Apr.17 (GMM/Inautonews.com) Fernando Alonso says feeling the “respect” of the paddock is more important to him than adding a third championship to his tally.
The Spaniard reacted angrily two weeks ago in Bahrain, when while he was recovering from chest injuries, former F1 driver Johnny Herbert urged him to retire.
“Actually,” Alonso told the Spanish sports daily AS in Shanghai, “after the years at Ferrari I feel I have more respect in the paddock than ever.
“I won two world championships but I have to say that the Renault was very good with reliability in that year (2005) compared to McLaren. And in the second (2016), the Michelin tyres were better than the Bridgestones.
“But now after 16 years in F1, I feel there are fewer discussions about those things and people respect me much more thanks to many races and performances I have done every week.
“Sometimes you win and sometimes not,” the 34-year-old added.
Indeed, Alonso says he is “very happy with my life right now” even though he is at McLaren-Honda, where last year in particular the performance of the car was awful.
So he played down the notion that the title is the only thing that matters in F1.

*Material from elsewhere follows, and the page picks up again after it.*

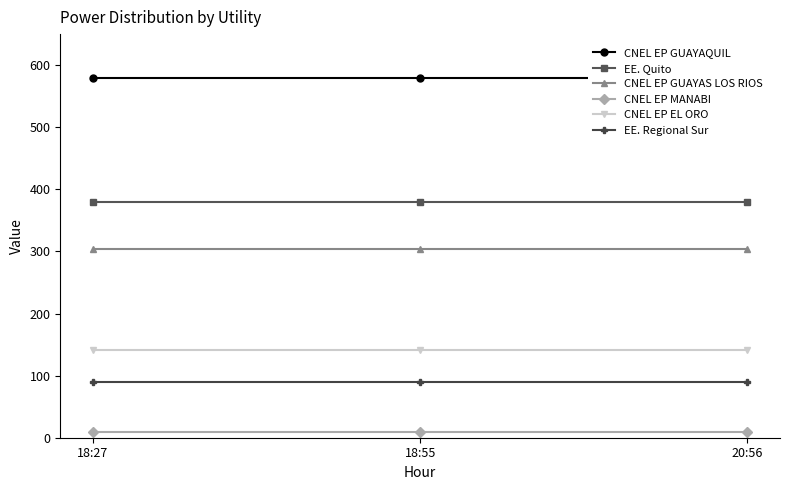

Where is CNEL EP GUAYAS LOS RIOS nearest to the value 304?

18:27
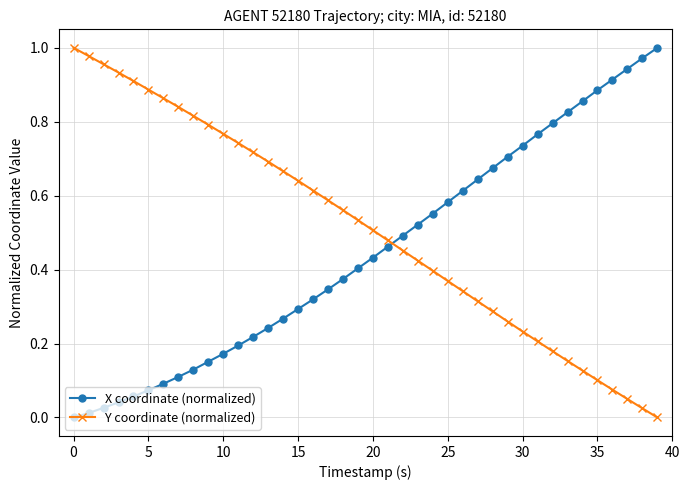

True or false: Y coordinate (normalized) and X coordinate (normalized) intersect in this chart.

True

“No I don’t think so,” said Alonso. “(Gilles) Villeneuve is one of the great drivers in Ferrari history and yet … to the media it is important only to win titles.”
When pressed to explain his view, he continued: “The philosophy of the media is to win many titles, but the athlete that has the recognition and the respect around the world also thinks about other things.

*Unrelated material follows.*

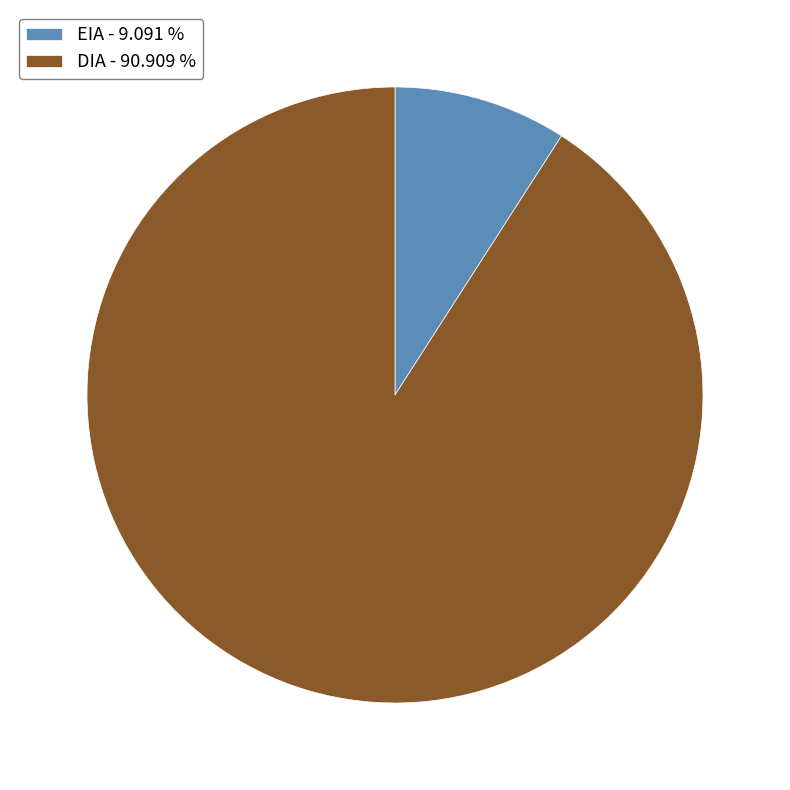

Which has a higher value, EIA or DIA?

DIA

“To win in this sport is more or less a matter of being in the right car at the right time,” he explained.
“When people talk about you and respect you even when you have the wrong car at the wrong time, that is more important than winning a title,” said Alonso.
“That respect, that prestige, is more than titles. Of course I would like to have more trophies at home, but it is the way it is and I would not change a single day of my career in formula one. I am very happy,” he added.

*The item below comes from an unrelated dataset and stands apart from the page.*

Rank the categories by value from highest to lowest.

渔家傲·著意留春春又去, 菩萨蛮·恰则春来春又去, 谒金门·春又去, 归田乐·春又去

So Alonso said it would be wrong to say that leaving McLaren at the end of 2007, or Ferrari at the end of 2014, were key ‘mistakes’ in the planning of his career.
“No,” he answered. “I am sure that looking back it is always easy to find better ways or change some decisions, but if you change any of your life, you would not be the person you are now.
“The decisions I made are a reflection of my personality and it shows how I was and how I am now. And I’m happy with what I am now.
“I know I could maybe have more trophies at home or made better decisions about cars, but at the time I made those decisions I thought they were right.
“I have always followed my instincts and what makes me happy. So I cannot regret anything that happened because I think I could be in a better car.
“I have driven for Renault, McLaren-Mercedes, Ferrari and McLaren-Honda and I think any driver in the world would sign for this to be his F1 career.
“Yes I could have driven for Red Bull,” he admitted, “and Mercedes as well, but for example when Michael (Schumacher) came back to F1 and signed for Mercedes it was because it was a good project, but he was out of Q3 for the last three years he was in F1.”
Alonso also hit out at the paddock notion that Ferrari may even have got a boost from his departure in 2014, as Sebastian Vettel now has his sights on the title.
“Now there is this feeling that when you leave a team it gets better, but I wish someone would explain to me why when I left Renault in 2006, they stopped winning races,” said Alonso.
“And when I left McLaren they won the title the next year with Hamilton, but nothing more.”